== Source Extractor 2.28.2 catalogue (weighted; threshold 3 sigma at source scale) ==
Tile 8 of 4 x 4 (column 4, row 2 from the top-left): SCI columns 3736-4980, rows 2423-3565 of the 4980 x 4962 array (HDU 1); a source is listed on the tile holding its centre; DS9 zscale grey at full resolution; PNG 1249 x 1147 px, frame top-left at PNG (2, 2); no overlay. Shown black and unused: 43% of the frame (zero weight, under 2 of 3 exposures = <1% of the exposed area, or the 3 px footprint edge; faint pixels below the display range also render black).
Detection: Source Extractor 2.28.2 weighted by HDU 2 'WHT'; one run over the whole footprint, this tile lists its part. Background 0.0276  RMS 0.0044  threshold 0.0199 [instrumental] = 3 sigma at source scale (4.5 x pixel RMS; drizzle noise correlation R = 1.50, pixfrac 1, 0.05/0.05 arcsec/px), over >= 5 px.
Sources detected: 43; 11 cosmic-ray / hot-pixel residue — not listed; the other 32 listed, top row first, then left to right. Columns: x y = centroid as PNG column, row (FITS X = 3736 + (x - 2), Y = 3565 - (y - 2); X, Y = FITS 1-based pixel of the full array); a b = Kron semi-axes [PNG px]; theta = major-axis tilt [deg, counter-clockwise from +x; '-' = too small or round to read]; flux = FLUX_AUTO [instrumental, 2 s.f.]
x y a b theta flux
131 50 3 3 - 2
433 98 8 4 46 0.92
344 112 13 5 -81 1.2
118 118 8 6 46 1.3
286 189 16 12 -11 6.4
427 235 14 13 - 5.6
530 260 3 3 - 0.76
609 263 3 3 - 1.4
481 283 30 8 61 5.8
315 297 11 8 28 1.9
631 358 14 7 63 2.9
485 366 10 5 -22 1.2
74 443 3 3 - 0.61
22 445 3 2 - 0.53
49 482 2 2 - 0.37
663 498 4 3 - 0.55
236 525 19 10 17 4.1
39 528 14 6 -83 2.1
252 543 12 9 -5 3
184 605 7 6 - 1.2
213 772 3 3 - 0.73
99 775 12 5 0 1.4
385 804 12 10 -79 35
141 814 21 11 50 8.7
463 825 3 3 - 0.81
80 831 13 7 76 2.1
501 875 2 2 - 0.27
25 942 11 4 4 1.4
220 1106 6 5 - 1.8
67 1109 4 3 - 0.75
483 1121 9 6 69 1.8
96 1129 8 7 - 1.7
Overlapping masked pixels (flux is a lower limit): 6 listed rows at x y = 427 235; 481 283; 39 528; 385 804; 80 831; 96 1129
##########
## Directions
Reproduce the listing above with "centroid" swapped for "barycenter" and every other character left as it is.

## Written response
== Source Extractor 2.28.2 catalogue (weighted; threshold 3 sigma at source scale) ==
Tile 8 of 4 x 4 (column 4, row 2 from the top-left): SCI columns 3736-4980, rows 2423-3565 of the 4980 x 4962 array (HDU 1); a source is listed on the tile holding its centre; DS9 zscale grey at full resolution; PNG 1249 x 1147 px, frame top-left at PNG (2, 2); no overlay. Shown black and unused: 43% of the frame (zero weight, under 2 of 3 exposures = <1% of the exposed area, or the 3 px footprint edge; faint pixels below the display range also render black).
Detection: Source Extractor 2.28.2 weighted by HDU 2 'WHT'; one run over the whole footprint, this tile lists its part. Background 0.0276  RMS 0.0044  threshold 0.0199 [instrumental] = 3 sigma at source scale (4.5 x pixel RMS; drizzle noise correlation R = 1.50, pixfrac 1, 0.05/0.05 arcsec/px), over >= 5 px.
Sources detected: 43; 11 cosmic-ray / hot-pixel residue — not listed; the other 32 listed, top row first, then left to right. Columns: x y = barycenter as PNG column, row (FITS X = 3736 + (x - 2), Y = 3565 - (y - 2); X, Y = FITS 1-based pixel of the full array); a b = Kron semi-axes [PNG px]; theta = major-axis tilt [deg, counter-clockwise from +x; '-' = too small or round to read]; flux = FLUX_AUTO [instrumental, 2 s.f.]
x y a b theta flux
131 50 3 3 - 2
433 98 8 4 46 0.92
344 112 13 5 -81 1.2
118 118 8 6 46 1.3
286 189 16 12 -11 6.4
427 235 14 13 - 5.6
530 260 3 3 - 0.76
609 263 3 3 - 1.4
481 283 30 8 61 5.8
315 297 11 8 28 1.9
631 358 14 7 63 2.9
485 366 10 5 -22 1.2
74 443 3 3 - 0.61
22 445 3 2 - 0.53
49 482 2 2 - 0.37
663 498 4 3 - 0.55
236 525 19 10 17 4.1
39 528 14 6 -83 2.1
252 543 12 9 -5 3
184 605 7 6 - 1.2
213 772 3 3 - 0.73
99 775 12 5 0 1.4
385 804 12 10 -79 35
141 814 21 11 50 8.7
463 825 3 3 - 0.81
80 831 13 7 76 2.1
501 875 2 2 - 0.27
25 942 11 4 4 1.4
220 1106 6 5 - 1.8
67 1109 4 3 - 0.75
483 1121 9 6 69 1.8
96 1129 8 7 - 1.7
Overlapping masked pixels (flux is a lower limit): 6 listed rows at x y = 427 235; 481 283; 39 528; 385 804; 80 831; 96 1129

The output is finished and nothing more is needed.